Without the albatross of gold hanging around its neck, the dollar soared. And as the dollar soared, the Dow Jones soared while assets bubbled.

One plus of a worthless currency is that it is much easier to go into debt. And go into debt we did. Between 1987 and 2005, public and private debt went from $10 trillion to $43 trillion. With all that debt, finance capitalism ruled.

Another advantage of a worthless currency is that is makes the economy look better than it actually is. Of course, this rosy picture is made rosier by the deftness with which our technicians cook the books. For example by excluding volatile commodities like food and fuel from the Consumer Price Index, you make inflation appear much lower than it really is.

There is but one danger in all this, and that is if some fool takes a look at the Dow and realizes it is being denominated in worthless dollars. Let’s say the Dow is sitting at 12,200. But, if we measured the Dow in Euros, it would drop to 7300.

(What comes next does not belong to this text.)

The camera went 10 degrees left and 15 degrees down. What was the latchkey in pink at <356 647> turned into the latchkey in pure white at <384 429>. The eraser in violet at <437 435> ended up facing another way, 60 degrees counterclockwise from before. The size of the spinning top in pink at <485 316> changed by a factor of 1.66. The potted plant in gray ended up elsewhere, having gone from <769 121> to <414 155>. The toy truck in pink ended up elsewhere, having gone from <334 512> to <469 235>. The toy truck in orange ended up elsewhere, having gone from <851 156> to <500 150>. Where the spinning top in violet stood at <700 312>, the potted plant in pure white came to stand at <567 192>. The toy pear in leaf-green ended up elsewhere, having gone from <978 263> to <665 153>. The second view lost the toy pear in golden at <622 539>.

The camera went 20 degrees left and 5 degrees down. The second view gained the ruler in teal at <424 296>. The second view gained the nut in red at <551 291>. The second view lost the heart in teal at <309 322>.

Needless to say, that simply would not do.

Now you, Paulson and Bernanke are like tap dancers frantically tapping away in a burning theater, smiles frozen on your faces. Thank God reality is to you whatever you say it is. It deadens the pain.

Your admirer,
Belacqua Jones

3 comments:

thepoetryman said...

Now you, Paulson and Bernanke are like tap dancers frantically tapping away in a burning theater, smiles frozen on your faces. Thank God reality is to you whatever you say it is. It deadens the pain.

Ouch...

Lends a whole new meaning to yelling theatre in a crowded firehouse, eh?

Case Wagenvoord said...

or house in a crowded fire.

thepoetryman said...

Ha! Mine was a stale oldie and yours is one I had yet to hear...

I'm laughing at the absurdity of yelling your line. I don't mean I am yelling it now, that would be absurd, I mean the idea of yelling "house" in a "crowded fire" is just damned funny!

Think I'll stop trying to explain it before I begin yelling at myself. Before I scream, "Shut up" and wake the neighbors.